US 10-year SOFR to touch 3% but then backs up to 4% plus

We recently sent out a note on US rates. It’s here. In it, we identified the 3% area as neutral for the Fed funds rate. We back this up from previous analysis from the noughties. And that's here. During that decade, US inflation averaged c.2%-2.5%, a rate the Federal Reserve finds acceptable. And over the same time period, the funds rate averaged 3%. The same exercise based on the noughties finds the average 10-year Treasury yield was 4.5%. That translates to around 4% for the 10-year SOFR, and a fair value 100bp curve between the funds rate and the 10-year SOFR.

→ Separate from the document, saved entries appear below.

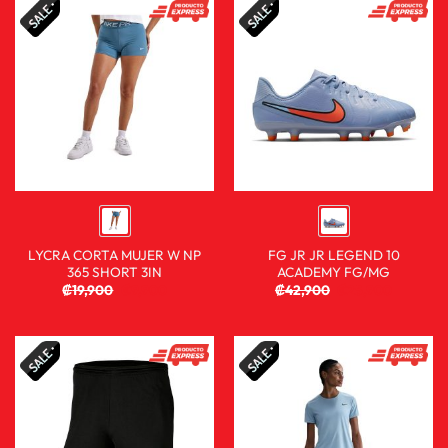
LYCRA CORTA MUJER W NP
FG JR JR LEGEND 10
365 SHORT 3IN
ACADEMY FG/MG
₡
19,900
₡
9,900
₡
42,900
₡
25,900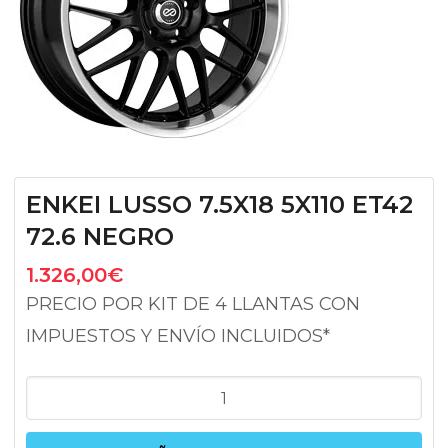
ENKEI LUSSO 7.5X18 5X110 ET42
72.6 NEGRO
1.326,00
€
PRECIO POR KIT DE 4 LLANTAS CON
IMPUESTOS Y ENVÍO INCLUIDOS*
ENKEI
LUSSO
7.5X18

Based on that, we can see that the current funds rate is high – it's well above the neutrality area of around 3%. The Fed is about to cut, with 3% the ultimate target. But what about the 10-year SOFR rate? It's at 3.4%. That's some 60bp below its neutral area of around 4%. There is no great mystery as to why it's below 4%. The Fed is about to embark on a significant rate-cutting exercise, and history shows that the 10-year rate tends to fall in anticipation - and on delivery of cuts. Hence, 10-year SOFR should still have some room to move lower.

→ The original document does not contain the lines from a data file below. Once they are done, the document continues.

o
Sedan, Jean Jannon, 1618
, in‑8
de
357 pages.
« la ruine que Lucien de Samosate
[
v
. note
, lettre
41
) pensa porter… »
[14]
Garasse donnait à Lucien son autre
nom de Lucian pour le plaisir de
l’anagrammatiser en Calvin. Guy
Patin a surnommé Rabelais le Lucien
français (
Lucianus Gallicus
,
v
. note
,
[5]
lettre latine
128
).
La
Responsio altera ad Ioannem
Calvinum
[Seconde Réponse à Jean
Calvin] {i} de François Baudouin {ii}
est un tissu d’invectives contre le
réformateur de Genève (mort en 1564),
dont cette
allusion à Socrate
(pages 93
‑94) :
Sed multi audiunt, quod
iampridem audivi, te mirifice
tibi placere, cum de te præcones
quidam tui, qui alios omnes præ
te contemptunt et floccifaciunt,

That rate could get down to 3%, a 40bp fall from here. That’s the one to three-month target. But getting to 3% would also be an extreme valuation to the downside. We find a 100bp curve from the funds rate to the 10-year yield to be a fair value one. If the funds rate gets pitched at 3%, then 4% is the level we should be thinking about for 10-year SOFR. That’s the target on a three- to nine-month view.

The forward profile for ESTR rates shows a structural 2-2.5% tendency from six months out

Source: ING estimates, Macrobond
Source: ING estimates, Macrobond

Eurozone 10-year Euribor to approach 2%, but then backs up towards 3%

Now, what does all of this mean for eurozone rates? In fact, it is something very similar, just with fewer extremes. The forward profile for ESTR is, in fact, very similar to that for SOFR. The entire ESTR curve gets dumped down to the 2% to 2.5% area in the six-month forward space and stays there right out to the four-year forward space. We’d overlay this by asserting that there is a greater probability for the 10-year ESTR rate to claw its way back up towards 3%, especially with 10-year SOFR hitting 4%.

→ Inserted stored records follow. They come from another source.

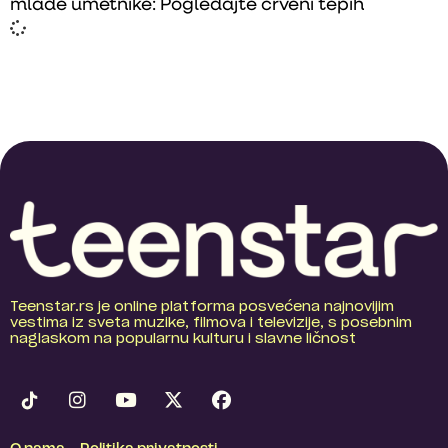
mlade umetnike: Pogledajte crveni tepih
Teenstar.rs je online platforma posvećena najnovijim
vestima iz sveta muzike, filmova i televizije, s posebnim
naglaskom na popularnu kulturu i slavne ličnost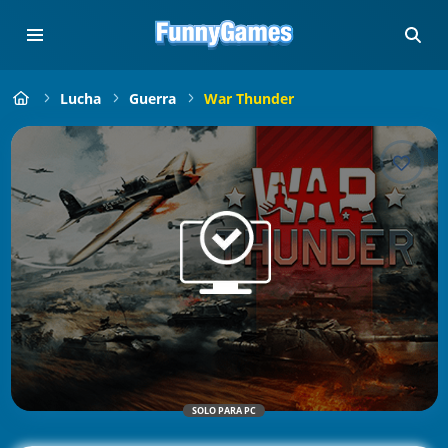
Lucha
Guerra
War Thunder
SOLO PARA PC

The big adjustment on the ESTR curve in the coming six to twelve months is down on the front end to the 2% area (or slightly above), from 3.5% for one-month ESTR. Out the curve, five-year ESTR also falls to slightly above 2% in the six-month forward space, while 10-year ESTR essentially holds at 2.3%. That results in only a moderately upward-sloping curve in the six to twelve-month forward space. We’re OK with this on a one to three-month outlook. But on a three to twelve-month outlook, we’d expect longer rates to be higher. Euribor, of course, trends with ESTR, with a steady c.10bp spread.

If you're interested in an update on the global spreads environment for all tenors - it's here. We expect most spreads to narrow as the Federal Reserve cuts by more than most central banks in the months and quarters ahead.